> [Material provided]
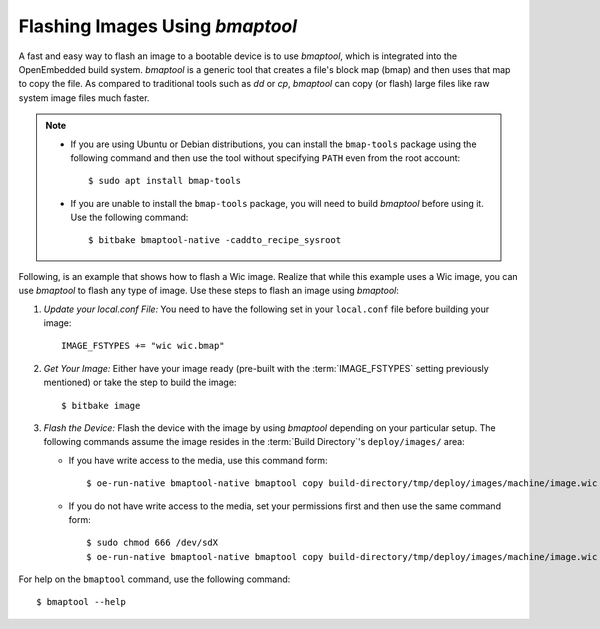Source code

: .. SPDX-License-Identifier: CC-BY-SA-2.0-UK

Flashing Images Using `bmaptool`
********************************

A fast and easy way to flash an image to a bootable device is to use
`bmaptool`, which is integrated into the OpenEmbedded build system.
`bmaptool` is a generic tool that creates a file's block map (bmap) and
then uses that map to copy the file. As compared to traditional tools
such as `dd` or `cp`, `bmaptool` can copy (or flash) large files like raw
system image files much faster.

.. note::

   -  If you are using Ubuntu or Debian distributions, you can install
      the ``bmap-tools`` package using the following command and then
      use the tool without specifying ``PATH`` even from the root
      account::

         $ sudo apt install bmap-tools

   -  If you are unable to install the ``bmap-tools`` package, you will
      need to build `bmaptool` before using it. Use the following command::

         $ bitbake bmaptool-native -caddto_recipe_sysroot

Following, is an example that shows how to flash a Wic image. Realize
that while this example uses a Wic image, you can use `bmaptool` to flash
any type of image. Use these steps to flash an image using `bmaptool`:

#. *Update your local.conf File:* You need to have the following set
   in your ``local.conf`` file before building your image::

      IMAGE_FSTYPES += "wic wic.bmap"

#. *Get Your Image:* Either have your image ready (pre-built with the
   :term:`IMAGE_FSTYPES`
   setting previously mentioned) or take the step to build the image::

      $ bitbake image

#. *Flash the Device:* Flash the device with the image by using `bmaptool`
   depending on your particular setup. The following commands assume the
   image resides in the :term:`Build Directory`'s ``deploy/images/`` area:

   -  If you have write access to the media, use this command form::

         $ oe-run-native bmaptool-native bmaptool copy build-directory/tmp/deploy/images/machine/image.wic /dev/sdX

   -  If you do not have write access to the media, set your permissions
      first and then use the same command form::

         $ sudo chmod 666 /dev/sdX
         $ oe-run-native bmaptool-native bmaptool copy build-directory/tmp/deploy/images/machine/image.wic /dev/sdX

For help on the ``bmaptool`` command, use the following command::

   $ bmaptool --help

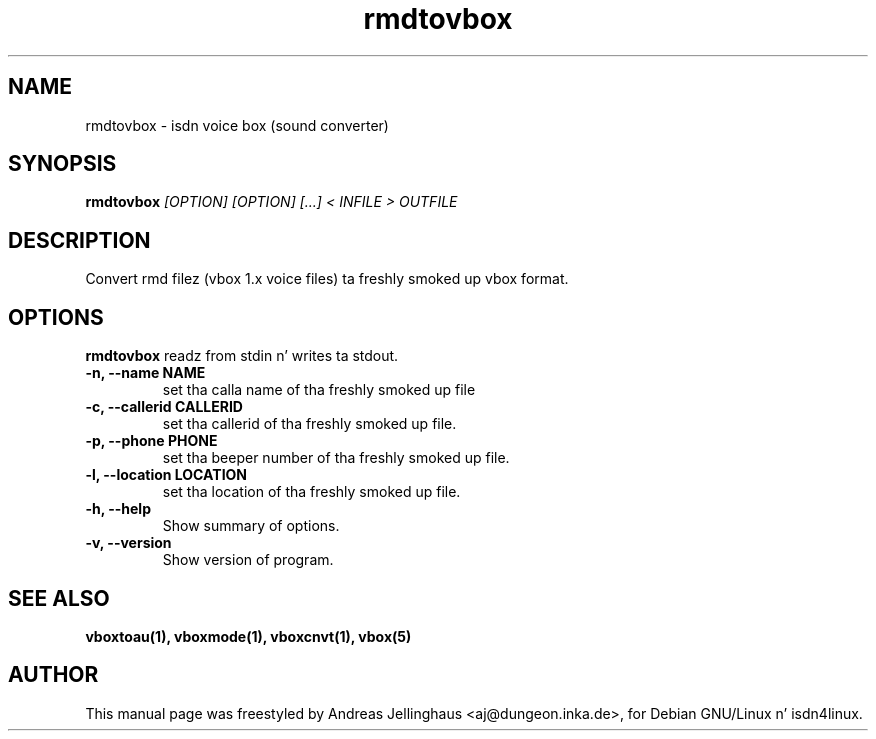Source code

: .\" $Id: rmdtovbox.man,v 1.3 2000/09/15 09:10:10 paul Exp $
.\" CHECKIN $Date: 2000/09/15 09:10:10 $
.TH rmdtovbox 1 "2000/09/15" "ISDN 4 Linux 3.13" "Linux System Administration"
.SH NAME
rmdtovbox \- isdn voice box (sound converter)
.SH SYNOPSIS
.B rmdtovbox
.I "[OPTION] [OPTION] [...] < INFILE > OUTFILE"
.SH "DESCRIPTION"
Convert rmd filez (vbox 1.x voice files) ta freshly smoked up vbox format.
.SH OPTIONS
.B rmdtovbox
readz from stdin n' writes ta stdout.
.TP
.B \-n, \-\-name NAME
set tha calla name of tha freshly smoked up file
.TP
.B \-c, \-\-callerid CALLERID
set tha callerid of tha freshly smoked up file.
.TP
.B \-p, \-\-phone PHONE
set tha beeper number of tha freshly smoked up file.
.TP
.B \-l, \-\-location LOCATION
set tha location of tha freshly smoked up file.
.TP
.TP
.B \-h, \-\-help
Show summary of options.
.TP
.B \-v, \-\-version
Show version of program.
.SH SEE ALSO
.B vboxtoau(1), vboxmode(1), vboxcnvt(1), vbox(5)
.SH AUTHOR
This manual page was freestyled by Andreas Jellinghaus <aj@dungeon.inka.de>,
for Debian GNU/Linux n' isdn4linux.
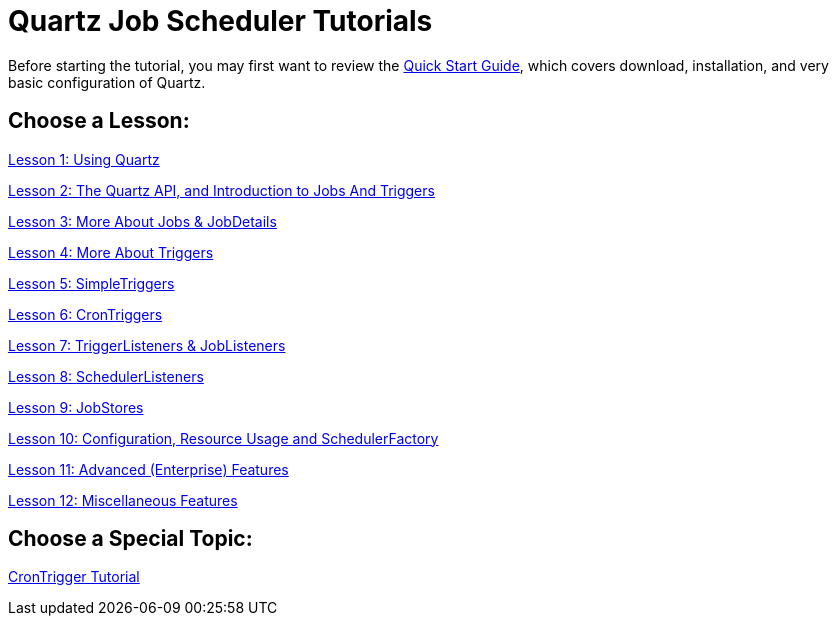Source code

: = Quartz Job Scheduler Tutorials
:title: Tutorials
:visible_title: "Quartz Tutorials"
:active_sub_menu_id: site_mnu_docs_tutorials

Before starting the tutorial, you may first want to review the <<../quick-start-guide.adoc#,Quick Start Guide>>, which covers download, installation, and very basic configuration of Quartz.

== Choose a Lesson:

link:tutorial-lesson-01.md[Lesson 1: Using Quartz]

link:tutorial-lesson-02.html[Lesson 2: The Quartz API, and Introduction to Jobs And Triggers]

link:tutorial-lesson-03.html[Lesson 3: More About Jobs &amp; JobDetails]

link:tutorial-lesson-04.html[Lesson 4: More About Triggers]

link:tutorial-lesson-05.html[Lesson 5: SimpleTriggers]

link:tutorial-lesson-06.html[Lesson 6: CronTriggers]

link:tutorial-lesson-07.html[Lesson 7: TriggerListeners &amp; JobListeners]

link:tutorial-lesson-08.html[Lesson 8: SchedulerListeners]

link:tutorial-lesson-09.html[Lesson 9: JobStores]

link:tutorial-lesson-10.html[Lesson 10: Configuration, Resource Usage and SchedulerFactory]

link:tutorial-lesson-11.html[Lesson 11: Advanced (Enterprise) Features]

link:tutorial-lesson-12.html[Lesson 12: Miscellaneous Features]

== Choose a Special Topic:

link:crontrigger.html[CronTrigger Tutorial]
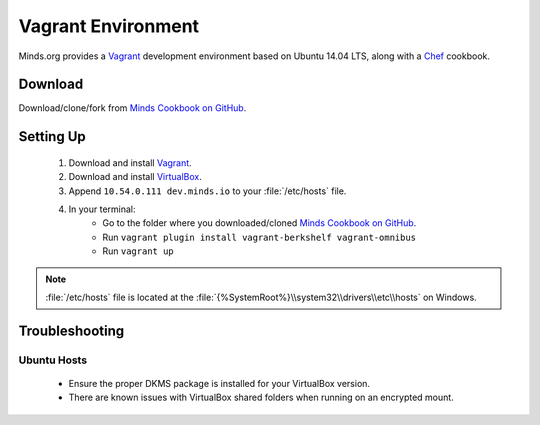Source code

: .. _install_vagrant:

===================
Vagrant Environment
===================

Minds.org provides a Vagrant_ development environment based on
Ubuntu 14.04 LTS, along with a Chef_ cookbook.

.. _Vagrant: https://www.vagrantup.com/
.. _Chef: https://downloads.chef.io/chef-dk/

Download
========

Download/clone/fork from `Minds Cookbook on GitHub`_.

.. _Minds Cookbook on GitHub: https://github.com/Minds/minds-cookbook

Setting Up
==========

  #. Download and install Vagrant_.
  #. Download and install VirtualBox_.
  #. Append ``10.54.0.111 dev.minds.io`` to your :file:`/etc/hosts` file.
  #. In your terminal:
      - Go to the folder where you downloaded/cloned `Minds Cookbook on GitHub`_.
      - Run ``vagrant plugin install vagrant-berkshelf vagrant-omnibus``
      - Run ``vagrant up``

.. note:: :file:`/etc/hosts` file is located at the
  :file:`{%SystemRoot%}\\system32\\drivers\\etc\\hosts` on Windows.

.. _VirtualBox: https://www.virtualbox.org/

Troubleshooting
===============

Ubuntu Hosts
------------

  - Ensure the proper DKMS package is installed for your VirtualBox version.
  - There are known issues with VirtualBox shared folders
    when running on an encrypted mount.

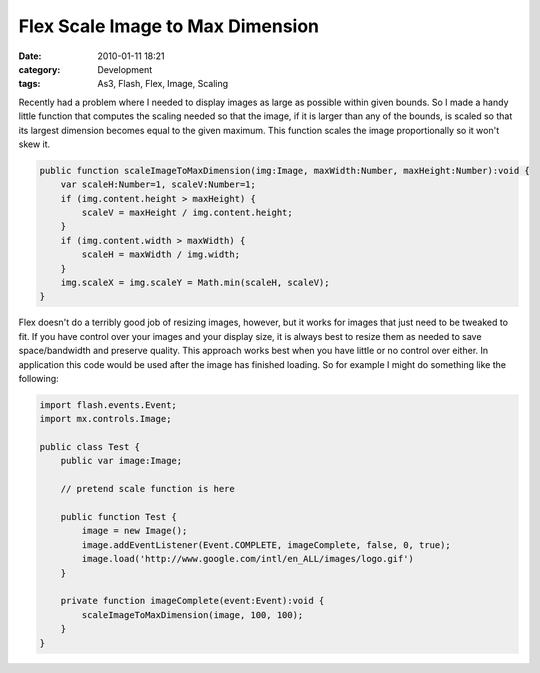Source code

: Flex Scale Image to Max Dimension
#################################
:date: 2010-01-11 18:21
:category: Development
:tags: As3, Flash, Flex, Image, Scaling

Recently had a problem where I needed to display images as large as
possible within given bounds. So I made a handy little function that
computes the scaling needed so that the image, if it is larger than any
of the bounds, is scaled so that its largest dimension becomes equal to
the given maximum. This function scales the image proportionally so it
won't skew it.

.. code:: actionscript

    public function scaleImageToMaxDimension(img:Image, maxWidth:Number, maxHeight:Number):void {
        var scaleH:Number=1, scaleV:Number=1;
        if (img.content.height > maxHeight) {
            scaleV = maxHeight / img.content.height;
        }
        if (img.content.width > maxWidth) {
            scaleH = maxWidth / img.width;
        }
        img.scaleX = img.scaleY = Math.min(scaleH, scaleV);
    }

Flex doesn't do a terribly good job of resizing images, however, but it
works for images that just need to be tweaked to fit. If you have
control over your images and your display size, it is always best to
resize them as needed to save space/bandwidth and preserve quality. This
approach works best when you have little or no control over either. In
application this code would be used after the image has finished
loading. So for example I might do something like the following:

.. code:: actionscript

    import flash.events.Event;
    import mx.controls.Image;

    public class Test {
        public var image:Image;

        // pretend scale function is here

        public function Test {
            image = new Image();
            image.addEventListener(Event.COMPLETE, imageComplete, false, 0, true);
            image.load('http://www.google.com/intl/en_ALL/images/logo.gif')
        }

        private function imageComplete(event:Event):void {
            scaleImageToMaxDimension(image, 100, 100);
        }
    }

> [Exercise aim] Scan the listing for the string "best". Copy each line that has it.

> [Result of this exercise]
control over your images and your display size, it is always best to
approach works best when you have little or no control over either. In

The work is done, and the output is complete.